When imaging techniques are described, or perhaps compared, a number of image quality parameters are taken into account. The temporal resolution is the time needed to acquire a single image, which resembles the shutter time of an optical photo camera. Obviously fast-moving structures (valves) require a high temporal resolution. The scan time generally refers to the entire or a specific part of the examination. The spatial resolution refers to the ability to differentiate small structures, while the contrast resolution describes how well tissue types can be distinguished. Imaging of the coronary arteries or suspected endocarditis demands high spatial resolution, while myocardial infiltration benefits from high sensitivity to detect variation in tissue characteristics. Stochastic variance of the imaging signal, or irregularities arising elsewhere in the process, causes image noise.

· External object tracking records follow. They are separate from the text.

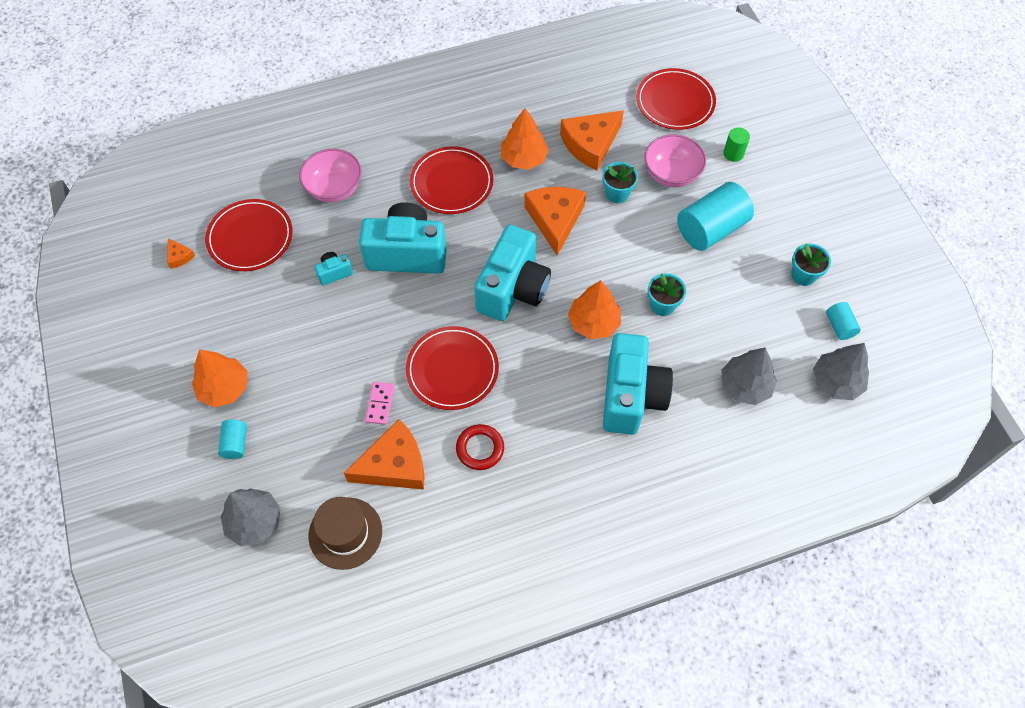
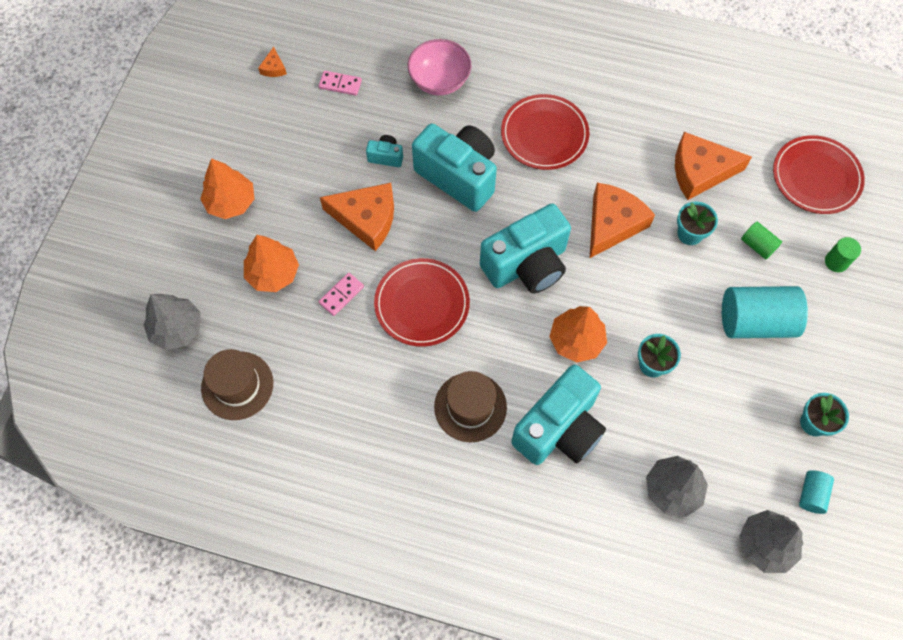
camera: 35 degrees right, 5 degrees up
(235, 443) = (207, 254): turquoise cylinder -> none
(250, 237) = (340, 84): red plate -> pink domino
(394, 465) = (315, 355): orange cheese -> orange cheese (366, 219)
(480, 448) = (394, 388): red ring -> none
(524, 158) = (626, 149): orange tree -> orange tree (273, 273)
(551, 424) = (470, 407): none -> brown hat
(671, 174) = (757, 245): pink bowl -> green cylinder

The noise level is often reported in relation to the image signal (signal-to-noise ratio) or (tissue) contrast (contrast-to-noise ratio). Performance parameters are interchangeable within a range, and trade-offs are often necessary ( Figure 1.2 ). During echocardiography, the sector width can be narrowed to increase the frame rate. During CMR, the spatial resolution can be increased, but at the price of a longer scan time. Reconstruction of thicker CT cuts will improve the contrast-to-noise ratio, but sacrifice in-plane spatial resolution. Particularly for techniques involving radiation, image quality needs to be balanced against radiation dose, and the challenge is to provide diagnostic image quality at the lowest possible dose.

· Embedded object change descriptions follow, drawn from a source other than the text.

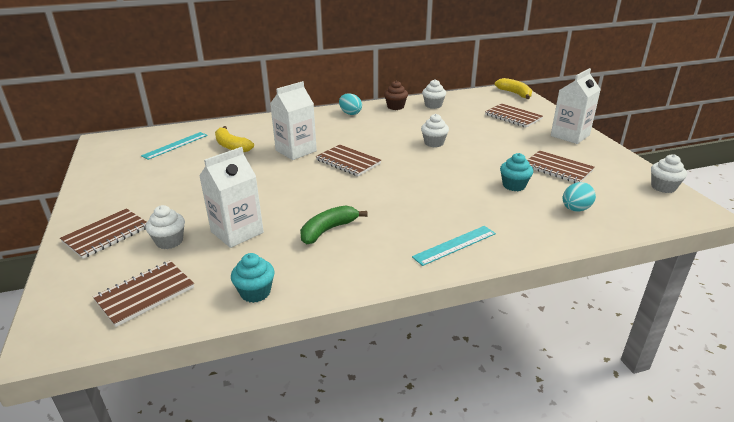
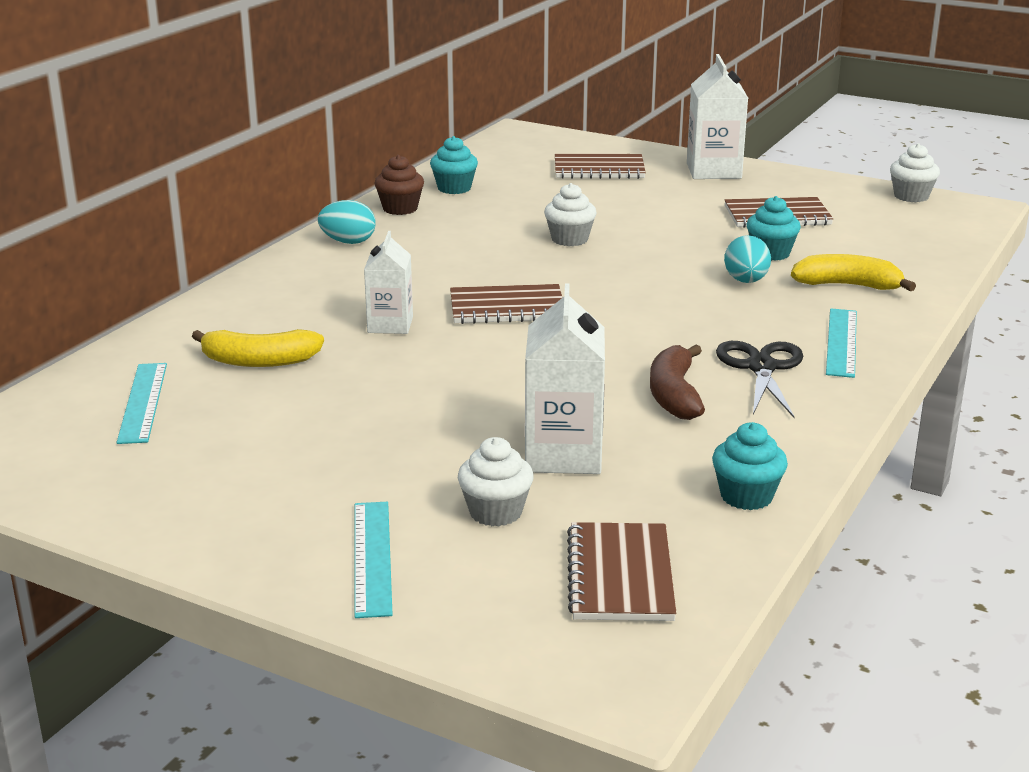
camera: 45 degrees left, 5 degrees down
(106, 235) = (372, 557): brown notebook -> turquoise ruler
(296, 151) = (390, 325): white carton -> white carton, size x0.65
(328, 230) = (674, 395): green banana -> brown banana
(390, 237) = (761, 367): none -> black scissors
(433, 105) = (454, 188): white cupcake -> turquoise cupcake
(515, 93) = (535, 136): yellow banana -> yellow banana (847, 285)
(575, 209) = (878, 253): turquoise egg -> turquoise egg (746, 281)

Figure 1.2, Trade-offs in cardiac imaging.

Techniques

Echocardiography

In the early 1950s, Edgler and Hertz described for the first time the use of cardiac ultrasound for assessing mitral valve movement. Since this landmark event, many discoveries have been made in the field of echocardiography that are presently used in daily practice. M-mode echocardiography was supplemented by 2D echocardiography in the mid 1960s, with the important additions of Doppler signals (1970s) and the combination of color Doppler (1980s) with 2D imaging. In the late 1980s, the transeosophageal approach completed the armamentarium of echocardiography. With the help of engineers, transeosophageal echocardiography quickly evolved from monoplane to biplane to present-day multiplane imaging. In parallel to the developments in transducer technology, image quality was consistently improved by using native second harmonic imaging and contrast agent. A significant step forward has been the development of 3D echocardiography and the possibility to quantitatively evaluate regional myocardial deformation by 2D/3D speckle tracking ( Figure 1.3 ). 3D echocardiography provides surgeons planning to repair a valve with images very similar to what they see at the time of surgery. Deformation imaging allows characterization of cardiac mechanics and detection of subclinical myocardial dysfunction. Echocardiography is harmless and combines low-cost high-quality technology with easy accessibility. It provides rapid quantitative information about cardiac structure and function at the bedside. It is the first-line imaging test in the diagnostic work-up and monitoring of most cardiac diseases.

Figure 1.3, Myocardial strain imaging by echocardiography ( Chapter 21 ).